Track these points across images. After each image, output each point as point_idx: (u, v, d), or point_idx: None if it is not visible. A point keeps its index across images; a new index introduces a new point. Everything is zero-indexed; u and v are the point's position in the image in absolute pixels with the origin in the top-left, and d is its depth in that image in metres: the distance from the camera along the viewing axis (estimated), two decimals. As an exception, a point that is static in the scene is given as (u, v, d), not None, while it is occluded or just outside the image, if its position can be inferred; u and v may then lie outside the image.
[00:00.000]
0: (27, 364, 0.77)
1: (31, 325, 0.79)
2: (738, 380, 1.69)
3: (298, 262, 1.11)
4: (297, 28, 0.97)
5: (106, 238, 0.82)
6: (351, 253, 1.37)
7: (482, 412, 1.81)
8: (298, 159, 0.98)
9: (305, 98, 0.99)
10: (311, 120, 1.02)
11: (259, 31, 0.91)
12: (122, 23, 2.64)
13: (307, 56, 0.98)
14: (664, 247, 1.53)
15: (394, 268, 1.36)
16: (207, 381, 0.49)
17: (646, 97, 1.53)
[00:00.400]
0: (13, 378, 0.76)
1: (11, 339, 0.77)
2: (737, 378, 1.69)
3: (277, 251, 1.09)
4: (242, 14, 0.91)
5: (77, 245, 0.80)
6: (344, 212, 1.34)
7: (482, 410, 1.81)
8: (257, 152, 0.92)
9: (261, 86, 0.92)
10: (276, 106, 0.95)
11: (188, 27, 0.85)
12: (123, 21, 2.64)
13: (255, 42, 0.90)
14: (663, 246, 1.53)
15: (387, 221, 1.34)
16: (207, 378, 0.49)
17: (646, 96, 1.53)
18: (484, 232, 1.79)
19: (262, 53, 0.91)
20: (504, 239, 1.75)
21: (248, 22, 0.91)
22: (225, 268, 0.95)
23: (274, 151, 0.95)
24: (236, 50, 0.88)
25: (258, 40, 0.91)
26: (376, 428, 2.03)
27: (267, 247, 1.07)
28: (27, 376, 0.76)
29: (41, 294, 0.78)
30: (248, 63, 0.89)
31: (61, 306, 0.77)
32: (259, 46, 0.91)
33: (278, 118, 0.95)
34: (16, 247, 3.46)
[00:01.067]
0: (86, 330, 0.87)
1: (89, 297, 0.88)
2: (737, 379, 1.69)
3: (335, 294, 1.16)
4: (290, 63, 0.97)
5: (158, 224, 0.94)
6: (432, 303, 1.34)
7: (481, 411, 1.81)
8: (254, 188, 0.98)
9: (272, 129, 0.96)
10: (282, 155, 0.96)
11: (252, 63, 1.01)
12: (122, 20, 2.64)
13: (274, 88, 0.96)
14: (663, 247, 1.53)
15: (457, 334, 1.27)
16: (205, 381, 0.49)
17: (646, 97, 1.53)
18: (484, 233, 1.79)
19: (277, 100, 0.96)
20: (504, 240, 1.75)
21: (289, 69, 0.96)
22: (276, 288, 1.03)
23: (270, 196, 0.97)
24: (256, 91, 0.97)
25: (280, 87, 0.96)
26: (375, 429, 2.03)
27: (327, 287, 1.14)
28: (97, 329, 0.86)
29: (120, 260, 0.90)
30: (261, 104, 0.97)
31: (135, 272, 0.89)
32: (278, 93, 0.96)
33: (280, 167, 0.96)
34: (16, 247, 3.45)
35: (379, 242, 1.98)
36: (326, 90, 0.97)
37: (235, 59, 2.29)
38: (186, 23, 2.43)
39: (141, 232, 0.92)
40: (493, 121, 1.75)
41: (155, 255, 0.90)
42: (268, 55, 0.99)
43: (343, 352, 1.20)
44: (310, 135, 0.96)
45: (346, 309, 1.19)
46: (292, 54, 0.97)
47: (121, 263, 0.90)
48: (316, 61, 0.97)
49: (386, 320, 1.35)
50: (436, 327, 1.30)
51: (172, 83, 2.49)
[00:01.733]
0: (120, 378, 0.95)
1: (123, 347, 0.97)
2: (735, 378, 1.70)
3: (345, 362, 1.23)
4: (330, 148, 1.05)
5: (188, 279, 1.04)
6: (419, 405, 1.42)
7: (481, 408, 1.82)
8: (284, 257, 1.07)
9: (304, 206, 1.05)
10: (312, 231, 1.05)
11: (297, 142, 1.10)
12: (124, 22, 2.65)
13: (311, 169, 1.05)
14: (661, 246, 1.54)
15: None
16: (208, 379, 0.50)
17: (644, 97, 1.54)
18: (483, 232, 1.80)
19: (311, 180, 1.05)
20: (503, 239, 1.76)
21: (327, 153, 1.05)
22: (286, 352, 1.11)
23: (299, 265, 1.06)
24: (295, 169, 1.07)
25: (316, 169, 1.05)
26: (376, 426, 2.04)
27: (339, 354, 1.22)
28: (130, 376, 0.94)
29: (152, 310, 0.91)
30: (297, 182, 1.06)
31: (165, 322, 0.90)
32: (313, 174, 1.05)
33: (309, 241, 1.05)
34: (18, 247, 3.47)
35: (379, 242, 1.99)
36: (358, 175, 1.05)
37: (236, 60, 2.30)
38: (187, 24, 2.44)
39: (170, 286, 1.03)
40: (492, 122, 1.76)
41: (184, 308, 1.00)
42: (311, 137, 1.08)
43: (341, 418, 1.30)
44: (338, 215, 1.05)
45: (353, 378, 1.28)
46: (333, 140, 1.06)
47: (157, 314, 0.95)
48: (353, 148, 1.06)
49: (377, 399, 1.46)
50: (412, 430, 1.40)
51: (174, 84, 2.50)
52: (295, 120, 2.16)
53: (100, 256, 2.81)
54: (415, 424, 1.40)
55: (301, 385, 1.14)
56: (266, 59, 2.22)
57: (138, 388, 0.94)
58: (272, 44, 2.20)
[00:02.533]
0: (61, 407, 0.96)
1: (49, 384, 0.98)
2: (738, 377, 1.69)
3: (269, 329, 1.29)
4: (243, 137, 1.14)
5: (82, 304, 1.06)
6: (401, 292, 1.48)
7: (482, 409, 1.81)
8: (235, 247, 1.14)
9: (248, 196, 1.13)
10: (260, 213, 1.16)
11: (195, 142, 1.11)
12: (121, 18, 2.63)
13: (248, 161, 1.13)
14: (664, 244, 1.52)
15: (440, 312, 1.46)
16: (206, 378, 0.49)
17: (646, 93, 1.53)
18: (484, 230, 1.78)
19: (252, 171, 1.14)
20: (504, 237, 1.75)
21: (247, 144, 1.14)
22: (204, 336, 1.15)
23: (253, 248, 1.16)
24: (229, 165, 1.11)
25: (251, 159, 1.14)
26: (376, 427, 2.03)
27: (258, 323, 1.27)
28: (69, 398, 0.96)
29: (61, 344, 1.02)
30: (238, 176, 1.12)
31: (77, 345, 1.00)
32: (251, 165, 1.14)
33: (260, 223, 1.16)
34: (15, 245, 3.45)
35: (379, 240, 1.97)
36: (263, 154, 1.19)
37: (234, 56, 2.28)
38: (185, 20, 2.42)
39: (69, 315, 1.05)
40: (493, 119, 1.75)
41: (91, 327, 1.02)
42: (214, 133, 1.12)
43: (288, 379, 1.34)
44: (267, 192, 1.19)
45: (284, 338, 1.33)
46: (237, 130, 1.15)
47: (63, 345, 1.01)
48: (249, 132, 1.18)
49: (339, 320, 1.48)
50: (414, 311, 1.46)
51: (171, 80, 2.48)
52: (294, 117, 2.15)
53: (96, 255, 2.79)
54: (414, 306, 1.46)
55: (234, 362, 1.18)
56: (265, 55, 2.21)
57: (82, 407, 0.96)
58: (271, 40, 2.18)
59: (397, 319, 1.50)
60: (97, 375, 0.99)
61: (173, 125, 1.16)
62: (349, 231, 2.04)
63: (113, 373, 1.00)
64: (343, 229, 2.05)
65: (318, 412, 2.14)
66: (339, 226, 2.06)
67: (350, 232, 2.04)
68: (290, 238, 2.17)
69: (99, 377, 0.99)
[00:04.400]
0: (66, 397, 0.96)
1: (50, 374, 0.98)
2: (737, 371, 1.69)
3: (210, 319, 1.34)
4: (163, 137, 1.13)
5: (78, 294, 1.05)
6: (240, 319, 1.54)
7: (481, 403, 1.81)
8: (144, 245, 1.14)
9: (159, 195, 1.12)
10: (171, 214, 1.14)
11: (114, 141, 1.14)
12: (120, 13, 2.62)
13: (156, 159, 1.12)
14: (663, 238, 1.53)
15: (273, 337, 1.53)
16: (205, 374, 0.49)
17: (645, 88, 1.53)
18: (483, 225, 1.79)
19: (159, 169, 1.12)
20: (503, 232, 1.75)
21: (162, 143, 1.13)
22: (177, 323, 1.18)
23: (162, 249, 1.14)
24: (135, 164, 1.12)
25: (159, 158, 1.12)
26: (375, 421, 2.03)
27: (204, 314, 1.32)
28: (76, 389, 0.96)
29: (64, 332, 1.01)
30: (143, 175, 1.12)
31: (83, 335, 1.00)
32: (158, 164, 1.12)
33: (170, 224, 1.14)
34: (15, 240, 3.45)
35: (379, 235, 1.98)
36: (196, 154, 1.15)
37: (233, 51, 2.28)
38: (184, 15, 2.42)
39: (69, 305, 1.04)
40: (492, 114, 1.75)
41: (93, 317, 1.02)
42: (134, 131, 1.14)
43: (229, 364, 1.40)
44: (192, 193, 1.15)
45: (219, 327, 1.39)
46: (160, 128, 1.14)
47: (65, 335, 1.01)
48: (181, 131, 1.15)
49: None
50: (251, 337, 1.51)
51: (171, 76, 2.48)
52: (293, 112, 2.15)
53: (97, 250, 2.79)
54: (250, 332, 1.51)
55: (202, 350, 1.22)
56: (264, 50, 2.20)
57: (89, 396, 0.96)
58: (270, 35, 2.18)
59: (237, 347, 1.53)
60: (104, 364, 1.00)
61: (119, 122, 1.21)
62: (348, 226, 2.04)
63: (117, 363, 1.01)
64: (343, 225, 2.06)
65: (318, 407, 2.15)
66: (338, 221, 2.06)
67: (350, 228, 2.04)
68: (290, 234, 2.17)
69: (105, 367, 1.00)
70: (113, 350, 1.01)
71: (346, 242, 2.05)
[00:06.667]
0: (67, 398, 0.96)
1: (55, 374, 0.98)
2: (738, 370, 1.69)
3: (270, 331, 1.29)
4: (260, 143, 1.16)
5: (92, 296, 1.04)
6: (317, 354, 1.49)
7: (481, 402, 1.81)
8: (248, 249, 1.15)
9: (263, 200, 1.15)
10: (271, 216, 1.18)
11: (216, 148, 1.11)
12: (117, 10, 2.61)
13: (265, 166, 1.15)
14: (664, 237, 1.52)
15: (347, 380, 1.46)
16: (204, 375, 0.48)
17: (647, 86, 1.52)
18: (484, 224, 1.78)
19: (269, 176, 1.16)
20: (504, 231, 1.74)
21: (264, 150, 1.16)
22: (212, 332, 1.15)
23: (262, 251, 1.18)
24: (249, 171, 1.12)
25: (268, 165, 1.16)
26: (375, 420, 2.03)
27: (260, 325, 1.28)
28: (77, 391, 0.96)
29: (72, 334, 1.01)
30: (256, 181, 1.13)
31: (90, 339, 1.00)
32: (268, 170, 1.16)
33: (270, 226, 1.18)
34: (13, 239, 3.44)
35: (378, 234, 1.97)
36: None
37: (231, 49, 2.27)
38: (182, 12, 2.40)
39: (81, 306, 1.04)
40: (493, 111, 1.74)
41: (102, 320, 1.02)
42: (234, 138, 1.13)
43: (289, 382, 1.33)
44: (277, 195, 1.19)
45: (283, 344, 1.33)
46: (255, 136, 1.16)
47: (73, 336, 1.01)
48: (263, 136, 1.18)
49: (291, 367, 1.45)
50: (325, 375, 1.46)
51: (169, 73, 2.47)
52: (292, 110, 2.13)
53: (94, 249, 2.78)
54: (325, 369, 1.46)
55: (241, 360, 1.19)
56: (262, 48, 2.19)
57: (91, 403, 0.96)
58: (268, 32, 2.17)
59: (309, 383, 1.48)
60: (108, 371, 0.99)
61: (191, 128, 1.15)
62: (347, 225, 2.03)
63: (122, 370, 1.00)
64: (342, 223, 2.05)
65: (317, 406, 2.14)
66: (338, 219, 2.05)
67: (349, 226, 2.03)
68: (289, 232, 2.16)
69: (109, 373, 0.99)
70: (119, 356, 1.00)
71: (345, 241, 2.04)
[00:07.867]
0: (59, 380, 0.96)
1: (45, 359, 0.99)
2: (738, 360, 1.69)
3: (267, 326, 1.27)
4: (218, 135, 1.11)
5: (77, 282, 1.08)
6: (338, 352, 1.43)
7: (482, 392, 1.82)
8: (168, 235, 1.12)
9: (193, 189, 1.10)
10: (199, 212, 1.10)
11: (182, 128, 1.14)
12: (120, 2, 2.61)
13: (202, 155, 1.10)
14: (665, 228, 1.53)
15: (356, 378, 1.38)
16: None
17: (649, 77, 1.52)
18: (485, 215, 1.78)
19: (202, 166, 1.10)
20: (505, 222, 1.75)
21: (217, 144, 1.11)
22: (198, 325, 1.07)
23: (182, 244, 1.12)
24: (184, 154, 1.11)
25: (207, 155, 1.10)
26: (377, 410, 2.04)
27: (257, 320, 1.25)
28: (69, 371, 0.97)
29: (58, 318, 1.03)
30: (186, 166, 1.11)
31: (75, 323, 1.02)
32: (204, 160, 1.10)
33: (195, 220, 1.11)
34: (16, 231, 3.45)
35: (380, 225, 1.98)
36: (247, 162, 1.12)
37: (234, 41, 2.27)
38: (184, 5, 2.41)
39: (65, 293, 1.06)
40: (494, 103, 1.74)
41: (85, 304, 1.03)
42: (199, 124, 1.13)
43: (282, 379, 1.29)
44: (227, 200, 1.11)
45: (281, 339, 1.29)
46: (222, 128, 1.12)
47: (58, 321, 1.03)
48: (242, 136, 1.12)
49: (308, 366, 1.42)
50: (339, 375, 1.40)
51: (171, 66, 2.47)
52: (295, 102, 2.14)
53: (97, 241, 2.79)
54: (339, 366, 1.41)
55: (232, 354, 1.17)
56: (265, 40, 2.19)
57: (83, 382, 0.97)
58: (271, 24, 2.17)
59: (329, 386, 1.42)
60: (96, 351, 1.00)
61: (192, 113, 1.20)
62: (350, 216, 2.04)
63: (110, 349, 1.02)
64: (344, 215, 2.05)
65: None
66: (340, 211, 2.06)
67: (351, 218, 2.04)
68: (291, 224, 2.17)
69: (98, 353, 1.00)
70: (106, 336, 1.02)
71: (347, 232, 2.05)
------------------------------------------------------------------------
Exercise description
An exact, complete copy of the lines above from the one with "52: (295, 120, 2.16)" through the one with "58: (272, 44, 2.20)" is the whole answer.

Written answer
52: (295, 120, 2.16)
53: (100, 256, 2.81)
54: (415, 424, 1.40)
55: (301, 385, 1.14)
56: (266, 59, 2.22)
57: (138, 388, 0.94)
58: (272, 44, 2.20)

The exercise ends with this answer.